Spaghetti puttanesca (pronounced ‘spa’ghetti alla putta’neska’) is an Italian dish invented in Naples in the mid 20th century. The ingredients typically include tomatoes, olives, anchovies, capers and garlic. In this recipe, because we have a lot of meat eaters, we’ve added pork meatballs with lots of fennel – it was an immediate hit.

SERVINGS
4
ACTIVE TIME
10 MINUTES
TOTAL TIME
30 MINUTES
LEVEL
EASY
INGREDIENTS

2 tablespoons vegetable oil
1 onion, finely chopped
2 cloves garlic, crushed
chilli flakes and oregano
3 anchovy fillets, chopped
3 tablespoons capers
1 tablespoon tomato paste
2 x 400-gram tins tomatoes
1 hand black olives, pitted
good handful basil leaves, ripped
400 grams bucatini/spaghetti
parmesan, for grating
FOR THE MEATBALLS
1/3 cup bread crumps / wheat-free bread crumps
pork mince
2 cloves garlic, crushed
1 teaspoon fennel seeds, toasted
1 teaspoon sea salt
½ teaspoon ground black pepper
vegetable oil, for frying

METHOD

Prepare all your ingredients.

Heat the oil in a large saucepan and cook the onion with a good pinch of salt until soft and translucent. Add the anchovies and stir to melt into the onion. Add the garlic, chilli, capers, oregano and the tomato paste and cook, stirring, for 2 minutes.

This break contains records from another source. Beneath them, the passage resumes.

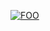 [![FOO](http://lcgapp-services.cern.ch/root-jenkins/buildStatus/icon?job=root-nightly-master)](https://google.com)
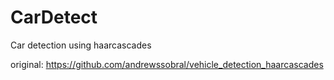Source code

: # CarDetect
Car detection using haarcascades

original: https://github.com/andrewssobral/vehicle_detection_haarcascades

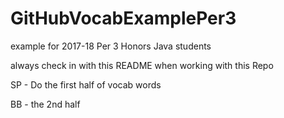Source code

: # GitHubVocabExamplePer3
example for 2017-18 Per 3 Honors Java students

always check in with this README when working with this Repo

SP - Do the first half of vocab words

BB - the 2nd half
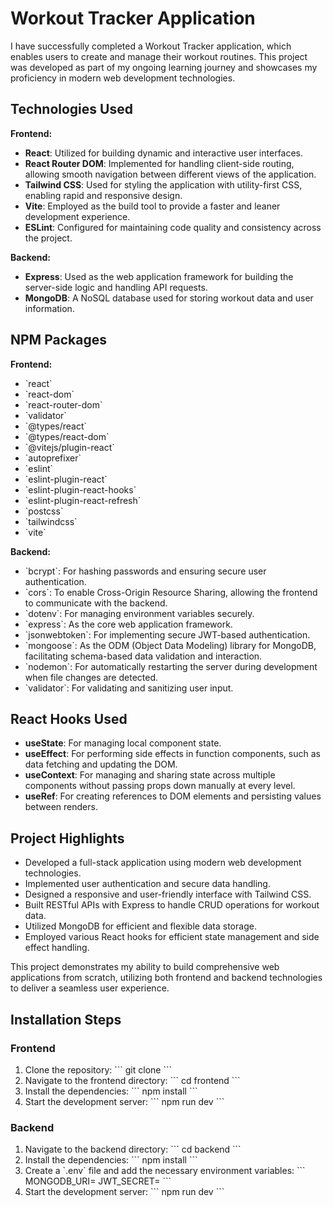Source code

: 
# Workout Tracker Application

I have successfully completed a Workout Tracker application, which enables users to create and manage their workout routines. This project was developed as part of my ongoing learning journey and showcases my proficiency in modern web development technologies.

## Technologies Used

**Frontend:**
- **React**: Utilized for building dynamic and interactive user interfaces.
- **React Router DOM**: Implemented for handling client-side routing, allowing smooth navigation between different views of the application.
- **Tailwind CSS**: Used for styling the application with utility-first CSS, enabling rapid and responsive design.
- **Vite**: Employed as the build tool to provide a faster and leaner development experience.
- **ESLint**: Configured for maintaining code quality and consistency across the project.

**Backend:**
- **Express**: Used as the web application framework for building the server-side logic and handling API requests.
- **MongoDB**: A NoSQL database used for storing workout data and user information.

## NPM Packages

**Frontend:**
- \`react\`
- \`react-dom\`
- \`react-router-dom\`
- \`validator\`
- \`@types/react\`
- \`@types/react-dom\`
- \`@vitejs/plugin-react\`
- \`autoprefixer\`
- \`eslint\`
- \`eslint-plugin-react\`
- \`eslint-plugin-react-hooks\`
- \`eslint-plugin-react-refresh\`
- \`postcss\`
- \`tailwindcss\`
- \`vite\`

**Backend:**
- \`bcrypt\`: For hashing passwords and ensuring secure user authentication.
- \`cors\`: To enable Cross-Origin Resource Sharing, allowing the frontend to communicate with the backend.
- \`dotenv\`: For managing environment variables securely.
- \`express\`: As the core web application framework.
- \`jsonwebtoken\`: For implementing secure JWT-based authentication.
- \`mongoose\`: As the ODM (Object Data Modeling) library for MongoDB, facilitating schema-based data validation and interaction.
- \`nodemon\`: For automatically restarting the server during development when file changes are detected.
- \`validator\`: For validating and sanitizing user input.

## React Hooks Used
- **useState**: For managing local component state.
- **useEffect**: For performing side effects in function components, such as data fetching and updating the DOM.
- **useContext**: For managing and sharing state across multiple components without passing props down manually at every level.
- **useRef**: For creating references to DOM elements and persisting values between renders.

## Project Highlights
- Developed a full-stack application using modern web development technologies.
- Implemented user authentication and secure data handling.
- Designed a responsive and user-friendly interface with Tailwind CSS.
- Built RESTful APIs with Express to handle CRUD operations for workout data.
- Utilized MongoDB for efficient and flexible data storage.
- Employed various React hooks for efficient state management and side effect handling.

This project demonstrates my ability to build comprehensive web applications from scratch, utilizing both frontend and backend technologies to deliver a seamless user experience.

## Installation Steps

### Frontend
1. Clone the repository:
    \`\`\`
    git clone <repository-url>
    \`\`\`
2. Navigate to the frontend directory:
    \`\`\`
    cd frontend
    \`\`\`
3. Install the dependencies:
    \`\`\`
    npm install
    \`\`\`
4. Start the development server:
    \`\`\`
    npm run dev
    \`\`\`

### Backend
1. Navigate to the backend directory:
    \`\`\`
    cd backend
    \`\`\`
2. Install the dependencies:
    \`\`\`
    npm install
    \`\`\`
3. Create a \`.env\` file and add the necessary environment variables:
    \`\`\`
    MONGODB_URI=<your-mongodb-uri>
    JWT_SECRET=<your-jwt-secret>
    \`\`\`
4. Start the development server:
    \`\`\`
    npm run dev
    \`\`\`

Add the tomatoes and bring to the boil then reduce the heat and simmer for 20 minutes. Taste and add salt if needed.

Meanwhile, combine the meat, bread crumps, garlic, fennel, salt and ground black pepper and mix with wet hands. Form the mixture into walnut-sized balls (you should get about 18). Heat 2 tablespoons of oil in a large frying pan and cook the meatballs until golden and cooked through.

Bring a large saucepan with water to a boil over high heat. Once boiling, add a good amount of salt and tip in the pasta. Cook for 10-15 minutes or until al dente. Keep a cup of water aside and drain the rest.

To serve, add the olives, basil and meatballs to sauce. If the sauce is too thick, add a bit of the reserve pasta water and stir through. Place the hot spaghetti on a serving platter and pour over the sauce. Serve immediately and grate over plenty of parmesan and garnish with basil if desired.